Copject, Joan. Supposing the Subject. 1994. New York: Verso, 1996. Print.
We surrender our access to jouissance upon entering language.
It is the impasses of language that create the experience of the inexperiencable, the unsayable … Each side of the table describes a different impasse by means of which this question of the outside of language is raised, a different manner of revealing the essential powerlessness of speech.
But while the phallic function produces on each side a failure, it does not produce a symmetry between the sides (28).
What is a mathematical antinomy? How would we describe the conflict that defines it? (29)
Reason aims at the unconditional whole, THE ABSOLUTE OF ALL PHENOMENA. This attempt produces two conflicting propositions regarding the nature of this all —
- a thesis: the world has a beginning in time and is limited in space
- an antithesis: the world has no beginning and no limits in space, but is, in relation both to time and space, infinite.
🙂 Kant argues that both of these can prove the falsity of the other, but have a hard time proving their own truth value. He then says, rather than having to decide between these two alternatives we need not despair, because we do NOT have to choose either one because THEY ARE BOTH FALSE.
- bodies smell good
- bodies smell bad
Both are false, because they don’t take into consideration a third possibility: bodies are odourless.

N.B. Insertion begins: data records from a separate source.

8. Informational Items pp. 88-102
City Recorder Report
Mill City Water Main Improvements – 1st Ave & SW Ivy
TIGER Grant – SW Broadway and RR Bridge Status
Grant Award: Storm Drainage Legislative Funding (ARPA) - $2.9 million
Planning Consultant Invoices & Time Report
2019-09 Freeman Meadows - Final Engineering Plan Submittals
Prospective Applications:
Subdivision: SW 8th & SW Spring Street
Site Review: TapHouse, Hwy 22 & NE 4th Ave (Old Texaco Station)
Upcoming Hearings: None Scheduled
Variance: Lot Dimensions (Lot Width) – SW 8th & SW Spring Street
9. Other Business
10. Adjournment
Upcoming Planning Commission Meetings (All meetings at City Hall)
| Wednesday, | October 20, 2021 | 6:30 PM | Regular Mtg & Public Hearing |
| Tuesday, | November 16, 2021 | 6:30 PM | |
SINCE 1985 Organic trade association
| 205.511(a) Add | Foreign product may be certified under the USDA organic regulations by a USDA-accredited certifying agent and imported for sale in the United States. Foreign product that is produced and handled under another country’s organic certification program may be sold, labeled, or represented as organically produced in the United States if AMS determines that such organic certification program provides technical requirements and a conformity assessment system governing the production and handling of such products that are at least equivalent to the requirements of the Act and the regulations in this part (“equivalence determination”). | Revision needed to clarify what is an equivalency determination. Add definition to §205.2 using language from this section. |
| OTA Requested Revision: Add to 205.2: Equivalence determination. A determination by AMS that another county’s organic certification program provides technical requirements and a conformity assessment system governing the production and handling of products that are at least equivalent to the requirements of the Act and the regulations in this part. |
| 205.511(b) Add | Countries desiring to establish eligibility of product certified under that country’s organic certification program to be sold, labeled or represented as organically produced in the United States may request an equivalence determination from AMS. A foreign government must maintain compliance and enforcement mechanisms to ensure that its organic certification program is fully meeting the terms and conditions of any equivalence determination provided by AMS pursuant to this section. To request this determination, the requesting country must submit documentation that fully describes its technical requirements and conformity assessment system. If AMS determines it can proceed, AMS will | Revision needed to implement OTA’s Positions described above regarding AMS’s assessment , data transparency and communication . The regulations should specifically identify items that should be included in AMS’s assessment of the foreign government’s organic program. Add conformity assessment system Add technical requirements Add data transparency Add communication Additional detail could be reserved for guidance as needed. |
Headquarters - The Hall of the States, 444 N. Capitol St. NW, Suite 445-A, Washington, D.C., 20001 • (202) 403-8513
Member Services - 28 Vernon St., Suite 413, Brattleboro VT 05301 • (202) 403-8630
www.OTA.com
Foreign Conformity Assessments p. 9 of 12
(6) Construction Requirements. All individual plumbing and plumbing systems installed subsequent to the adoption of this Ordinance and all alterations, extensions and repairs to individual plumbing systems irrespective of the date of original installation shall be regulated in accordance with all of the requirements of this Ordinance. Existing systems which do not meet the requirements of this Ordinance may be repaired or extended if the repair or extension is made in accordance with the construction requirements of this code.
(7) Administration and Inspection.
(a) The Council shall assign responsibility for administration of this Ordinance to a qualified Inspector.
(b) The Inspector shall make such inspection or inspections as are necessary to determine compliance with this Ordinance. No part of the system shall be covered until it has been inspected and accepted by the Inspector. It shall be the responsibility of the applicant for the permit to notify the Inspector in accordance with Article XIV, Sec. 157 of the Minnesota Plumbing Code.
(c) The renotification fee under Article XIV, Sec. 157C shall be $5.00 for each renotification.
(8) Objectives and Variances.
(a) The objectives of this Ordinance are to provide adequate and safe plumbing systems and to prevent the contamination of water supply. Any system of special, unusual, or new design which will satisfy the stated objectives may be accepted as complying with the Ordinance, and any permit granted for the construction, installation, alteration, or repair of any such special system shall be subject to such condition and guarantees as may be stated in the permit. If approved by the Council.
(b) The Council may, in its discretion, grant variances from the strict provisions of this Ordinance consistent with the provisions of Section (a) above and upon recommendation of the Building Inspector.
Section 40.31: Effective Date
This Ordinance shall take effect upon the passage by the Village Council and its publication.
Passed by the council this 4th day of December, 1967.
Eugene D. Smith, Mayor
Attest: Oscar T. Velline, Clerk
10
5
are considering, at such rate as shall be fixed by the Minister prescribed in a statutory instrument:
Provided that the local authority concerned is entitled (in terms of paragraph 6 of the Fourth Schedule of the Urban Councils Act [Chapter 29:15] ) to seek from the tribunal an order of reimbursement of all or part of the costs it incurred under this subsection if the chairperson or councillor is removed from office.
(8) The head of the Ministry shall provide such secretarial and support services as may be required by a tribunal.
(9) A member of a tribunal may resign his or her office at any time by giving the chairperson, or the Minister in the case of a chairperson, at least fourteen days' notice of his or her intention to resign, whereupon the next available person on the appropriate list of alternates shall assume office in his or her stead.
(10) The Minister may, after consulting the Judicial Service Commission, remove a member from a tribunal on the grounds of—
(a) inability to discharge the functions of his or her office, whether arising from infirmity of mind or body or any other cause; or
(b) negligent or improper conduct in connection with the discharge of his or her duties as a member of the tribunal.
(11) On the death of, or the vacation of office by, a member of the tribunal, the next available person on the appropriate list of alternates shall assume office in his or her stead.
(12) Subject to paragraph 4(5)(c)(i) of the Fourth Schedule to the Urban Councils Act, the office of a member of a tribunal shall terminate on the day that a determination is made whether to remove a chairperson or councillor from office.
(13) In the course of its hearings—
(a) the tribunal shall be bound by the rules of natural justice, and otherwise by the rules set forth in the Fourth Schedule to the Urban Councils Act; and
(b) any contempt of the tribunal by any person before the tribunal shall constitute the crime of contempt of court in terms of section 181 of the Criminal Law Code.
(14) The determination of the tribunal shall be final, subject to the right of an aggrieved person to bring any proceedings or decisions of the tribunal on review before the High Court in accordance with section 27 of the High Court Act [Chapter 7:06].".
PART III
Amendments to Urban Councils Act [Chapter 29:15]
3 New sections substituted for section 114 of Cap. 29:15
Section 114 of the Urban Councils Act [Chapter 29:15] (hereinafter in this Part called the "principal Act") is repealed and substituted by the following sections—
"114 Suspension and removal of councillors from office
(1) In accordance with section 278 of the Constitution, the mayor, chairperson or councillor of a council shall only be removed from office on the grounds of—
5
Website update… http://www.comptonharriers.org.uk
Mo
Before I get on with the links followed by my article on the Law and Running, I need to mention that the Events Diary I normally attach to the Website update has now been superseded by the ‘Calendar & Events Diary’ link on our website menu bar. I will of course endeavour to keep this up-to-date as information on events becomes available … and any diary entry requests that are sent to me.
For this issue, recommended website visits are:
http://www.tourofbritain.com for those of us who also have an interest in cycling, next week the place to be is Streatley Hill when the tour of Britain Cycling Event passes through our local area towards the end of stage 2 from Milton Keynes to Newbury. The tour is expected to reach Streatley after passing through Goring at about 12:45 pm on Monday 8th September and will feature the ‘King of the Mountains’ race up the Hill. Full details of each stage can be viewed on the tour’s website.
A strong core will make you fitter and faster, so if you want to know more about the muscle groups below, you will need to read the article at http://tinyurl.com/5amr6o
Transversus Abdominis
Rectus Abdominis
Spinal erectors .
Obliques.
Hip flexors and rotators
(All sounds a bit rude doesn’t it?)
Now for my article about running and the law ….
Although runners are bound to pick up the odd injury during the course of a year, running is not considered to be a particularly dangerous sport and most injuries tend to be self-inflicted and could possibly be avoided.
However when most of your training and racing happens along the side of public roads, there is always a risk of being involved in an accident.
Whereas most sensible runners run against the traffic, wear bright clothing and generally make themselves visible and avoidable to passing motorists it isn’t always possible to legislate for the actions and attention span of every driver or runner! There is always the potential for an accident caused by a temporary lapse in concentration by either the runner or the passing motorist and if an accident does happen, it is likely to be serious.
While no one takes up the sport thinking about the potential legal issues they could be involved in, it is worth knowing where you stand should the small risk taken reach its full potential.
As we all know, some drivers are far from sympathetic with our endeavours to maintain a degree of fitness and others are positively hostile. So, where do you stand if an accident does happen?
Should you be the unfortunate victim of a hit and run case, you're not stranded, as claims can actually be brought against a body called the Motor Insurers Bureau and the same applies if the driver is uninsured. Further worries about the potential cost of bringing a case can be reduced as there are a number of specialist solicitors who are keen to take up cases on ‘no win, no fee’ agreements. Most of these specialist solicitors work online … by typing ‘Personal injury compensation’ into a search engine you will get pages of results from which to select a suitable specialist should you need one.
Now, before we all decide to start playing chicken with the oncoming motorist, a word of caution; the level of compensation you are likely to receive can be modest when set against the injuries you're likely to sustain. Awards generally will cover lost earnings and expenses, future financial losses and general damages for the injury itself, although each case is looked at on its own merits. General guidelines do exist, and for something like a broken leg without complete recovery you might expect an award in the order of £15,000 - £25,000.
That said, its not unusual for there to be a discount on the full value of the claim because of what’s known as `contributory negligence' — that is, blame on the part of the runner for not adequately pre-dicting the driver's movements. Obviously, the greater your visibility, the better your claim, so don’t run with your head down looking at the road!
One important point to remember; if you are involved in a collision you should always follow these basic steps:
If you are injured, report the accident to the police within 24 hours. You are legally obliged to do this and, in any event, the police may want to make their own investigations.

“Are you still beating your wife” Whether one answers ‘yes’ or ‘no’, it is implied in the very question that one beat one’s wife in the past.
The form of the question, while seeming to allow the addressee to supply any answer he chooses, in fact allows him only to choose among contraries. It does not allow him to negate the accusation implicit in the question.
Kant avoids the skeptical impasse by refusing to answer the question ‘Is the world finite or infinite?’ and by negating instead the assumption implicit in the question: the world is. (30)
🙂 The assumption that the world exists is ill founded.
When [Lacan] says “the woman is not-all”, he demands that we read this statement as an INDEFINITE JUDGEMENT.
- a thesis: the world has a beginning in time and is limited in space
There is no phenomenon that is not an object of possible experience (or not subject to the rule of regress).
- an antithesis: the world has no beginning and no limits in space, but is, in relation both to time and space, infinite.
Our acknowledgment of the absence of a limit to the set of phenomena does not oblige us to maintain the antithetical position — that they are INFINITE — rather, it obliges us to recognize the basic FINITUDE of all phenomena, the fact that they are inescapably subject to conditions of time and space and must therefore be encountered one by one, indefinitely, without the possibility of reaching an end, a point where all phenomena would be known. (31)
[According to Kant] our reason is limited because the procedures of our knowledge have no term, no limit. What limits reason is a lack of limit.